Extended thromboprophylaxis with NOAC after hospitalization for COVID-19 improves outcomes
Rivaroxaban versus no anticoagulation for post-discharge thromboprophylaxis after hospitalization for COVID-19 (MICHELLE): an open-label, multicentre, randomised, controlled trial
Introduction and methods
Use of prophylactic parenteral anticoagulants during hospitalization for COVID-19 is recommended, with consensus on the role of in-hospital heparin as primary thromboprophylaxis [1-3]. It is unclear what to do beyond the hospital stay and whether extended venous thromboembolism prophylaxis after hospitalization due to COVID-19 lowers venous thromboembolism, arterial thromboembolism or all-cause death [4-6].
This study investigated whether prophylaxis with rivaroxaban 10 mg/day for 35 days after discharge improved clinical outcomes in patients hospitalized with COVID-19.
The MICHELLE trial was an open-label, multicenter, randomized, controlled trial with blinded adjudication of outcomes in patient discharged after hospitalization for COVID-19, conducted in Brazil. Patients had to have an increased risk for venous thromboembolism (an elevated modified IMPROVE VTE score of 2-3 with a D-dimer >500 ng/mL or a score of ≥4. 320 Patients were randomized in a 1:1 ratio to rivaroxaban 10 mg/day or no anticoagulation for 35 days. At day 35, bilateral lower limb venous Doppler ultrasound and CT pulmonary angiograms were performed. Median hospitalization time was 8 days (IQR 6-12) and 52% of patients were in the ICU.

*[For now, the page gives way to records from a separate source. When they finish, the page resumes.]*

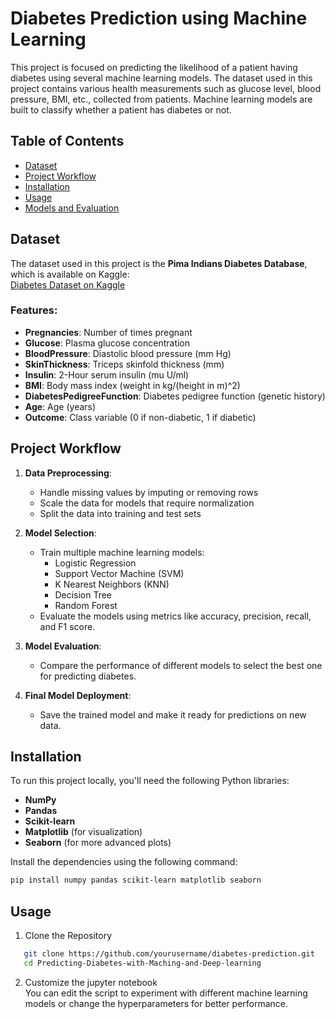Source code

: # Diabetes Prediction using Machine Learning

This project is focused on predicting the likelihood of a patient having diabetes using several machine learning models. The dataset used in this project contains various health measurements such as glucose level, blood pressure, BMI, etc., collected from patients. Machine learning models are built to classify whether a patient has diabetes or not.

## Table of Contents
- [Dataset](#dataset)
- [Project Workflow](#project-workflow)
- [Installation](#installation)
- [Usage](#usage)
- [Models and Evaluation](#models-and-evaluation)

## Dataset
The dataset used in this project is the **Pima Indians Diabetes Database**, which is available on Kaggle:  
[Diabetes Dataset on Kaggle](https://www.kaggle.com/uciml/pima-indians-diabetes-database)

### Features:
- **Pregnancies**: Number of times pregnant
- **Glucose**: Plasma glucose concentration
- **BloodPressure**: Diastolic blood pressure (mm Hg)
- **SkinThickness**: Triceps skinfold thickness (mm)
- **Insulin**: 2-Hour serum insulin (mu U/ml)
- **BMI**: Body mass index (weight in kg/(height in m)^2)
- **DiabetesPedigreeFunction**: Diabetes pedigree function (genetic history)
- **Age**: Age (years)
- **Outcome**: Class variable (0 if non-diabetic, 1 if diabetic)

## Project Workflow
1. **Data Preprocessing**:
   - Handle missing values by imputing or removing rows
   - Scale the data for models that require normalization
   - Split the data into training and test sets

2. **Model Selection**:
   - Train multiple machine learning models:
     - Logistic Regression
     - Support Vector Machine (SVM)
     - K Nearest Neighbors (KNN)
     - Decision Tree
     - Random Forest
   - Evaluate the models using metrics like accuracy, precision, recall, and F1 score.

3. **Model Evaluation**:
   - Compare the performance of different models to select the best one for predicting diabetes.

4. **Final Model Deployment**:
   - Save the trained model and make it ready for predictions on new data.

## Installation

To run this project locally, you'll need the following Python libraries:
- **NumPy**
- **Pandas**
- **Scikit-learn**
- **Matplotlib** (for visualization)
- **Seaborn** (for more advanced plots)

Install the dependencies using the following command:

```bash
pip install numpy pandas scikit-learn matplotlib seaborn
```
## Usage 
1. Clone the Repository
```bash
   git clone https://github.com/yourusername/diabetes-prediction.git
   cd Predicting-Diabetes-with-Maching-and-Deep-learning
```
2. Customize the jupyter notebook<br>
You can edit the script to experiment with different machine learning models or change the hyperparameters for better performance.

Primary efficacy outcome was a composite of symptomatic or fatal venous thromboembolism, asymptomatic venous thromboembolism detected by bilateral lower limb venous Doppler ultrasound and CT pulmonary angiogram, symptomatic arterial thromboembolism (MI, non-hemorrhagic stroke and major adverse limb event) and CV death at day 35.
Primary safety outcome was major bleeding, defined according to the ISTH criteria.
- A primary efficacy outcome event occurred in 3.14% of patients in the rivaroxaban group and 9.43% in the control group (RR 0.33, 95%CI: 0.13-0.90, P=0.0293).
- This primary outcome was mainly driven by pulmonary embolism in the control group.
- There were no ISTH-defined major bleeding events in either group.
- Results were consistent across prespecified subgroups with no signs of heterogeneity.
- Symptomatic and fatal venous thromboembolism occurred in 1 patient in the rivaroxaban group and in 8 in the control group (RR 0.13, 95%CI:0.02-0.99, P=0.0487).
- Symptomatic venous thromboembolism and all-cause mortality occurred in 4 patients in the rivaroxaban group and 9 in the control group (RR 0.44, 95%CI:0.14-1.41, P=0.1696).
- The composite of symptomatic venous thromboembolism, MI, stroke or CV death occurred in 1 patient in the rivaroxaban group and in 9 patients in the control group (RR 0.11, 95%CI:0.01-0.98, P=0.0360).
- Clinically relevant non-major bleeding occurred in 2 patients in the rivaroxaban group and in 2 in the control group. The combination of major, clinically relevant non-major, and other bleeding occurred in 4 patients receiving rivaroxaban and in 3 allocated to no anticoagulation.
This open-label, multicenter, randomized, controlled trial of patients who were hospitalized with confirmed COVID-19 showed that extended post-discharge thromboprophylaxis with rivaroxaban for 35 days reduced the risk of the composite of venous or arterial thromboembolism or CV death compared to no anticoagulation. There was no increase in major bleeding in the rivaroxaban group.
The authors state that use of extended prophylaxis with rivaroxaban can be an attractive strategy in patients with creatinine clearance >30 mL/min who were hospitalized with COVID-19 and had an IMPROVE VTE score 2-3 plus increased D-dimer levels or an score of ≥4.